Saved entries:
....

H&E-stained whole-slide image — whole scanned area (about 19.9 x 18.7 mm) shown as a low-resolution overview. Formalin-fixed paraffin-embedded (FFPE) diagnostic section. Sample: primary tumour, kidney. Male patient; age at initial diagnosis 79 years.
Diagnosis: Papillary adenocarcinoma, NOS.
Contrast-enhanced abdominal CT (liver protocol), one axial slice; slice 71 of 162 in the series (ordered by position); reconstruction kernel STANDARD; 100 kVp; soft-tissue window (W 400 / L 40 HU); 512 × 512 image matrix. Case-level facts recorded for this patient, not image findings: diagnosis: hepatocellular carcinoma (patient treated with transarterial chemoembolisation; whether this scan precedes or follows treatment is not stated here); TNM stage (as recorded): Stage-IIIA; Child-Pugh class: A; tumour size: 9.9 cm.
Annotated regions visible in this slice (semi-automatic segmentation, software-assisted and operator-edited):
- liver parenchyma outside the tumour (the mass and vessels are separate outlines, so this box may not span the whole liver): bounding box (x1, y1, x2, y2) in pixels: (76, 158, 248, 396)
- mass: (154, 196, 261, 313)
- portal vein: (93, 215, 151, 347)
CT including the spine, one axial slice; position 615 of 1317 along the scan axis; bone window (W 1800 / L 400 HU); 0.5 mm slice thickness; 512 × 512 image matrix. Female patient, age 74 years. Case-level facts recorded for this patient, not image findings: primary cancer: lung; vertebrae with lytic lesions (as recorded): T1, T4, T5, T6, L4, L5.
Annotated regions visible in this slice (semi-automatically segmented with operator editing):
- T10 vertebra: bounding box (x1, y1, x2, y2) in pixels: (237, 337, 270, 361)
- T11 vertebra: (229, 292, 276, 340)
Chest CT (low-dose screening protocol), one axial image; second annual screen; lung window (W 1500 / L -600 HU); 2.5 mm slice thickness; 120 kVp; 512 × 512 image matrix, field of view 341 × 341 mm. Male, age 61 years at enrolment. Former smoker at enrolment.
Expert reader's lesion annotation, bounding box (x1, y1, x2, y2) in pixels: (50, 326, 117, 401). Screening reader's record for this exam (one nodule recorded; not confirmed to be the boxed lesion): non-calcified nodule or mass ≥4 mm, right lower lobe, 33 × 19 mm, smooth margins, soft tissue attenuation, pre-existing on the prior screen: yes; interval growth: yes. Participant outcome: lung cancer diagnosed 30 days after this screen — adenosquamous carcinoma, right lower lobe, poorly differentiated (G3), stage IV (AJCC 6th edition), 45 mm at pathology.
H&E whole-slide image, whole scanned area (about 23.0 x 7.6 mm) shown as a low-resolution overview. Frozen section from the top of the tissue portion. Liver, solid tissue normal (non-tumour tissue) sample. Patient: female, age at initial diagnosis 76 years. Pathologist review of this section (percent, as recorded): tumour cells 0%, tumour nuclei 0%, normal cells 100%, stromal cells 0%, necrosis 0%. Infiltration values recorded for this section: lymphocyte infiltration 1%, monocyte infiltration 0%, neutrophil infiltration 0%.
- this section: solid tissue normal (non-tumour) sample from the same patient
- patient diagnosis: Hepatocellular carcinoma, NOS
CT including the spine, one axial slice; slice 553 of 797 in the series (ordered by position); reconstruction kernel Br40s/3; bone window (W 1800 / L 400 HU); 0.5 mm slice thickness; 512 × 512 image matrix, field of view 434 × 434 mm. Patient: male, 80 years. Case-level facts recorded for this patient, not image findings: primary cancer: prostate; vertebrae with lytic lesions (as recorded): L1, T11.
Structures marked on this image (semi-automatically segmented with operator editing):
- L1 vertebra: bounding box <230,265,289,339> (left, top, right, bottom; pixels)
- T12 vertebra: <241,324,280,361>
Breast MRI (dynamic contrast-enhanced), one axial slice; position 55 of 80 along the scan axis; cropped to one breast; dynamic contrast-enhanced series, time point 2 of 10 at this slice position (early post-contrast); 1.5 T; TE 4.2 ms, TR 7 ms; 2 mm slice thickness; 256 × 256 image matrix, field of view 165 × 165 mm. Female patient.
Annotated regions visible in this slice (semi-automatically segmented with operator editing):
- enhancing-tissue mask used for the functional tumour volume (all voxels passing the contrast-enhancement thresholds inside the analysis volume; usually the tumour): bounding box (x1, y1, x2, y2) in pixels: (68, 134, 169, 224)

....

(Task to complete) Find the number of lines above that hold the word "normal", then write that number by itself.

(Solution for this exercise) 2